Hee hee!
But seriously, I do relate to Ruth because she took care of her mother in law, and I take care of my mother. Ok, I have never gleaned in a field, but there was one time when I had a job and Mom didn't (when I was in Denver in 06) and I helped her with groceries and stuff. I also helped her emotionally because she was devastated about her job situation.
I also relate to Ruth because I have somehow trusted God is good in the mist of an environment that would say otherwise.
Ruth was in Moab where the culture revolved around the Moabite theology rather than the theology of Israel. God probably had to do a bit of a worldview switch-a-roo in her brain for her to say to Naomi, "Your God will be my God." For me, I have grown up in the United States where the worldview is increasingly secular humanist.
Ruth probably also heard much of Naomi's moaning and groaning on their way back to Bethlehem. Ruth probably had to remind herself that, "Yeah, my husband died. Yeah Naomi's husband died, and my brother in law died, and we don't have food again, but the God of Israel is real and good." She made a choice amid hearing Naomi's lamenting to see God is good. Yeah, that was me. Even though my development wasn't perfect, even though Mom wasn't as well off as she would've liked, even though it was hard to see God during the events of the Columbine shooting and the September 11 attacks, even though the culture was saying that Christianity is narrow-minded, even through the deaths of my grandpa and uncle, even though the economy tanked affecting my post-graduation job prospects, God gave me the grace or - well - something - to believe He was real and He was good. Sometimes it was a hard fight to believe. Sometimes I didn't believe He was good. That's when I wouldn't handle things very well. Yet, like Ruth, I somehow still kept on believing God was real.

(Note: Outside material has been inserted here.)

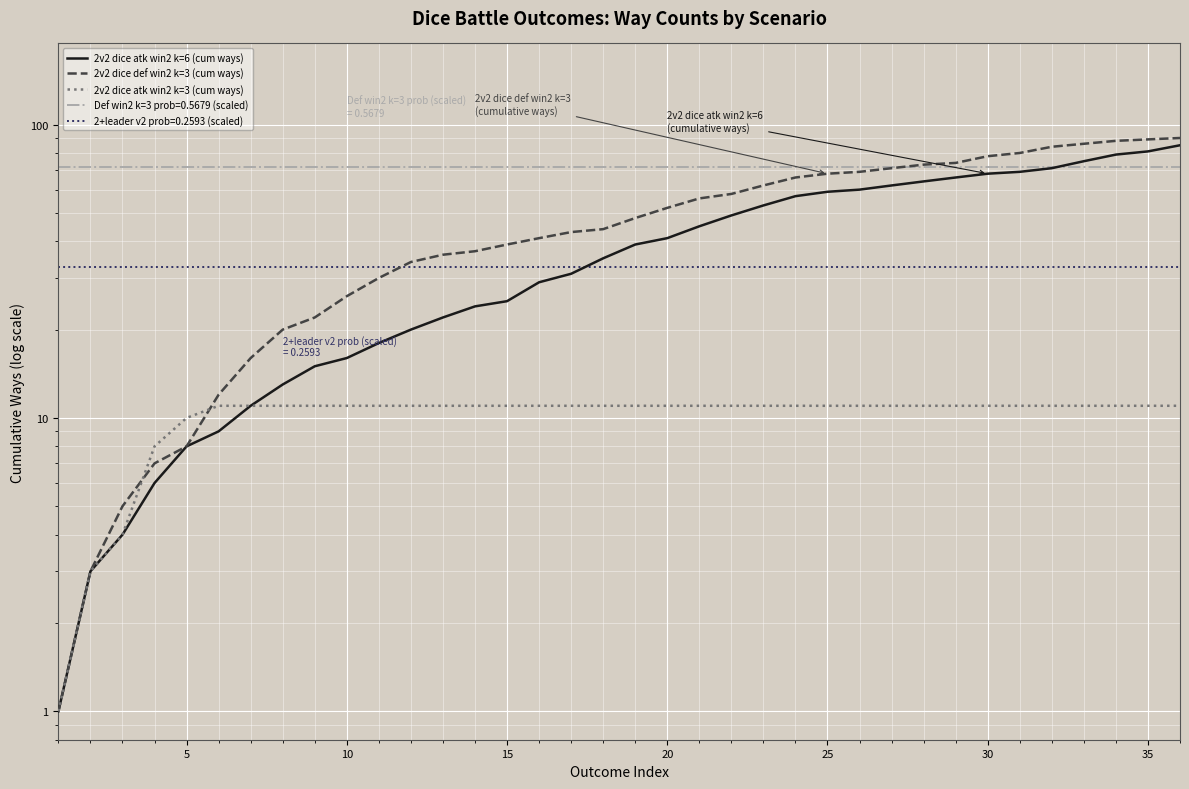

The 2v2 dice def win2 k=3 (cum ways) series shows 10 at 15. True or false?

False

Ruth found Boaz on the threshing floor and uncovered his poor old toe-goo infested knobbly feet as a way of introduction. They had the, "I think you're neat, I just uncovered your feet, and as my kinsman-redeemer, God will have my economic situation beat!" Boaz scratched his old head and said, "Ok. I think you're pretty awesome too, young lady. God loves ya, so do I!"
As of this entry, I have not yet found my "Boaz." But I - FOUND MY GLORIOUS BOAZ WHICH IS JESUS!!!!!!!!!!!!!!!!!!!!!!!!!!!!!!!!!!!!!!!!!!!!!!!!!!!!!!!!!!!!!!!!!!!!!!!!!!!!!!!!!!!!!!!!!!!!!!!!!!!!!!!!!!!!!!!!!!!!!!!!!!!!!!!!!!!!!!!!!!!!! I've knelt at His nail-scarred feet crying trusting Him for healing from my past. I've danced with Him (think dance parties in my room post-quiet time) and had giggles and cries and arguments with Him (Yeah, those arguments generally didn't last long). :) :) So like Ruth, I have found my Boaz and realized He was for me and all I had to do was ask Him to save me! EEEEEEEEEEEEEEEEEEEEEEEEEEEEEEEEEEEEEEEEEEEEEEEEEEEEEEEEEEEEEEEEEEEEEEEEEEEEEEEEEEEEEEEEEEEEEEEEEEEEEEEEEEEEEEEEEEEEEEEEEEEEEEEEEEEEEEEEEEEEEEEEEEEEEEEEEEEEEEEEEEEEEEEEEEEEEEEEEEEEEEEEEEEEEEEEEEEEEEEEEEEEEEEEEEEEEEEEEEEEEEEEEEEEEEEEEEK!!!!!!!!!!!!!!!!!!!!!!!!!!!!!!!!!!!!!!!!!!!!!!!!!!!!!!!!!!!!!!!!!!!!!!!!!!!!!!!!!!!!!!! :)
Ok - just - a - little - excited - whew! :D heee heeee!
But seriously, that is AWESOME that God had worked out Ruth's story so one day I could resonate with it. Ruth probably thought a lot of her life was crappy and wondered, "Why me, God?" I've thought that plenty of times. "Why is my life looking like this so far? I know You have a plan for the hard stuff in my life, but I want to know what it is." But maybe like Ruth, someone else could be encouraged by my life to see God's soveriegnty even though hard times and God's real provision even when the situation looked hopeless and praise Him because of it.
Ultimately, Ruth's story points to Christ, and thanks to God's grace, my life points to Christ as well.